Michael Shannon has made a fine career out of giving you the heebie-jeebies. HBO’s feature-film adaptation of Ray Bradbury’s “Fahrenheit 451” (airing Saturday) casts him to type as an enforcer of despotic power. But in the role of Captain Beatty—the book-burning superior of the film’s hero, Guy Montag, played by Michael B. Jordan—Shannon’s venomous glares and cinderblock grins only elicit the faintest shiver of dread. The actor’s failure to supply a proper freak-out goes toward the tepidness of this “Fahrenheit,” which has a real feel of about fifty-eight.
It’s partly cloudy. When the novel first appeared, in 1953, its dystopian vision was clear and forceful, which is among the reasons it ranks as great science fiction without quite being a great book. It was a good year for anxiety about the Cold War, and the mass media, and the conformist values promoted by each. Guy Montag is a “fireman” who worked torching books in an America where any text stimulating independent thought ranked as contraband.
In 2018, this adaptation speaks to the apotheosis of social media, to the approach of authoritarianism, and to any other anxieties about the self-surveillance state that you might harbor. The era it depicts begins after a “second Civil War” leaves eight million dead. The vague description of this conflict, and of the corporatized state that emerged from it, shrouds much amorphous portent in its haze.
In the perilously near future of this boilerplate dystopia, a digital system called “the Nine” has supplanted our “savage Internet,” as Captain Beatty puts it, during a dangerously mediocre speech. Every glassy surface is a screen, such that the faces of bathroom mirrors and the façades of glass towers percolate with blips of data. The classics of literature have been condensed into one-paragraph emoji rebuses. The propaganda slogans of “the Ministry” swell like taglines for a soda brand slugged to chase Victory Gin: “Happiness is Truth.” “Freedom is Choice.” “Self is Strength.” The citizens, obeying their thirsts, drink in sedating information through psychoactive eye drops. The Nine broadcasts the exploits of firemen in much the same way that A & E airs traffic stops on “Live PD” (a real show beginning a new season in the perilously near future of early June).
In the HBO adaptation, firemen burn not only books but also any analog delivery system—vinyl albums, video cassettes, picture postcards—that might encourage inconvenient questions. The movie is set in Cleveland, where Montag is a rising star in the fire department. But he’s been nurturing some doubts, which blossom after he pockets a copy of “Notes from the Underground” when responding to a call. His development as a traitor to the Ministry flourishes in parallel with his affair with Clarisse (Sofia Boutella), a character reconfigured as a member of a resistance group—a glamorous scavenger with a bedraggled bob and a defiant stare, like a polyglot waif from a Jason Bourne thriller. The romance does not seem believable, and Jordan seems to be among the people whose credulity it strains. His performance is muted and delicate, as if the part is a fragile thing that requires gentle handling. But he nuzzles with the lady, and they read Dostoyevsky, and the movie, raising the stakes at a sharp pace, wobbles into a quest to preserve the sum of human knowledge.

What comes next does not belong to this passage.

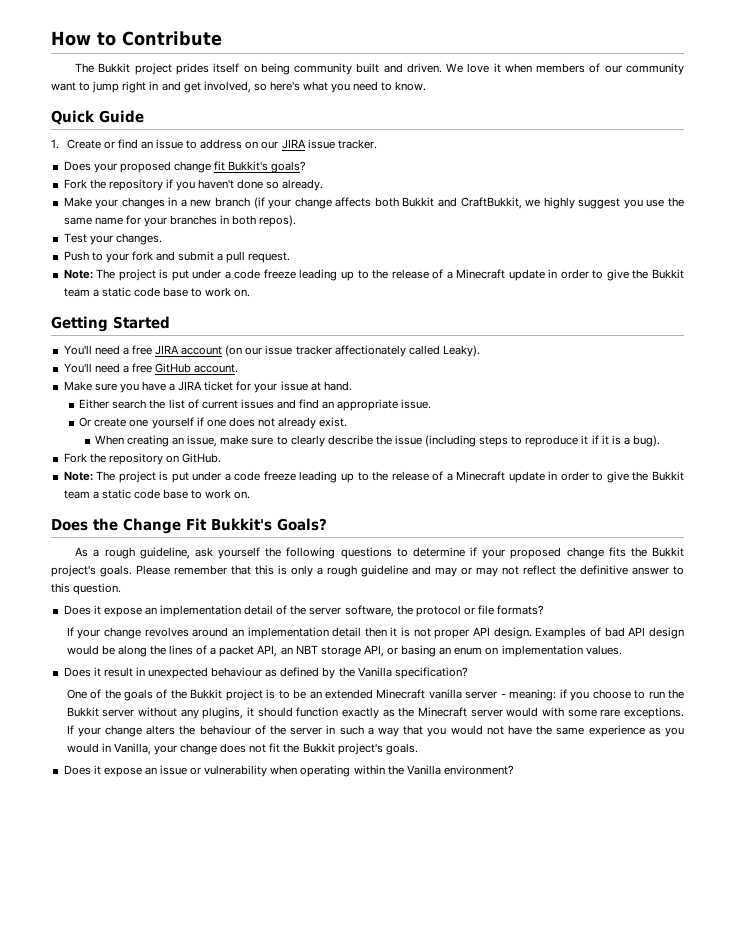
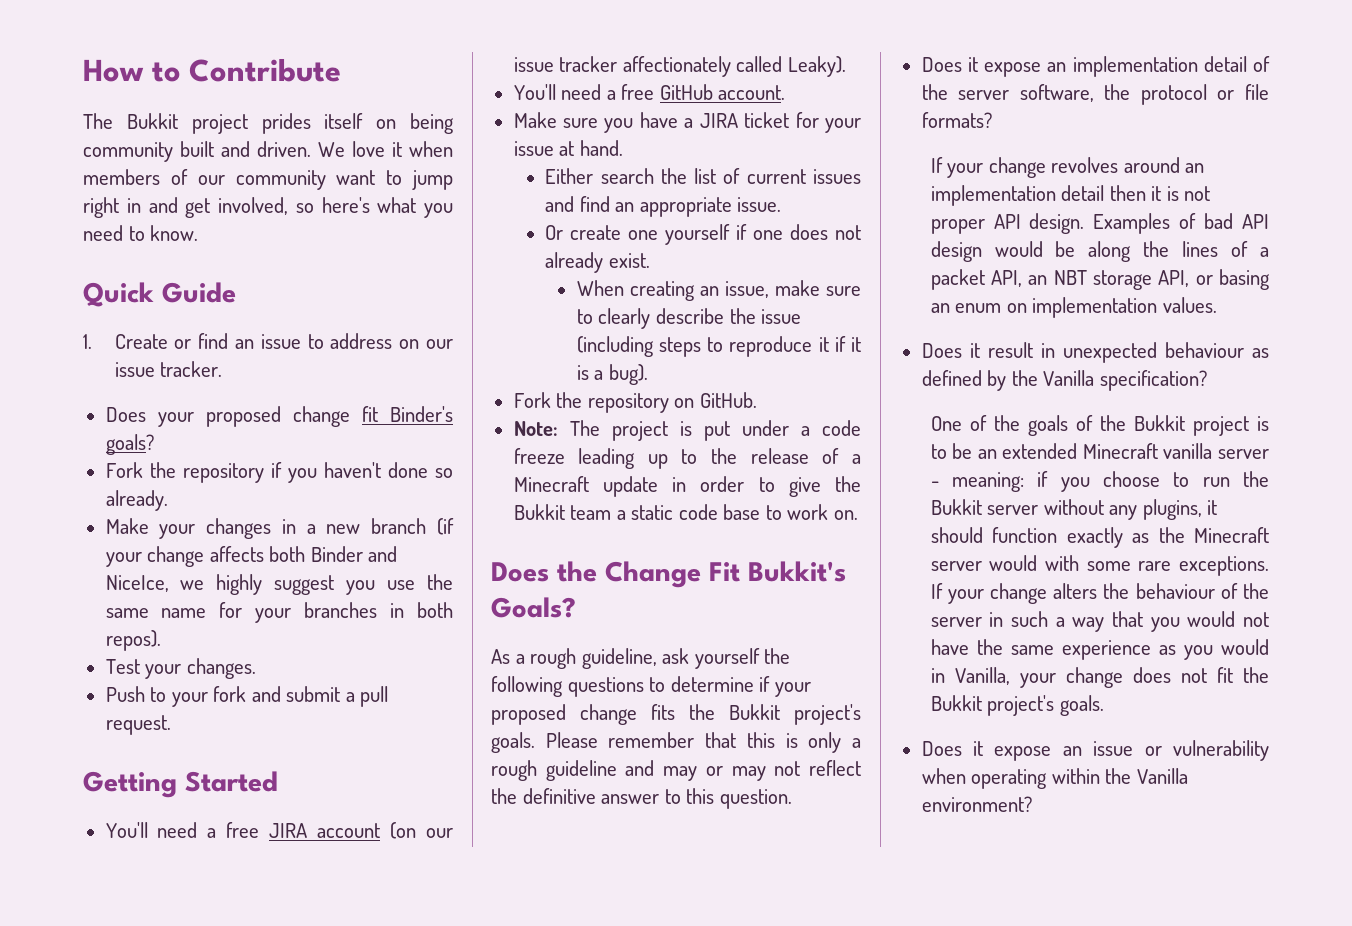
[281,139,306,149] JIRA -> (453, 344) none
[228,161,269,171] Bukkit's -> [389,406,453,422] Binder's
[402,197,522,209] Bukkit and CraftBukkit, -> [310,546,398,562] [105,575,169,592] Binder and NiceIce,
[63,269,684,281] [63,287,251,297] // Note: The project is put under a code freeze leading up to the release of a Minecraft update in order to give the Bukkit team a static code base to work on. -> (171, 725) none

The more interesting romance in the film is between Montag and Beatty. The relationship between them opens with their boxing for sport, sparring in gloves, surrounded by hooting colleagues, under a gray-green light borrowed from a David Fincher film. Together in uniform, with the metal clasps of their leather jackets contributing a despotic swank, they make quite a pair. The dynamic is partly paternalistic: Montag entered his line of work as a boy. Though he has subscribed to the narrative that, as a fireman, he is marching in the proud footsteps of his father, the plot sees him recovering memories that suggest otherwise. I’m not exactly sure what this has to do with Montag’s development from a loyal book-burner to a flaming dissident, and neither is the film. But the quick sketch of the machismo of fascism makes a searing impression.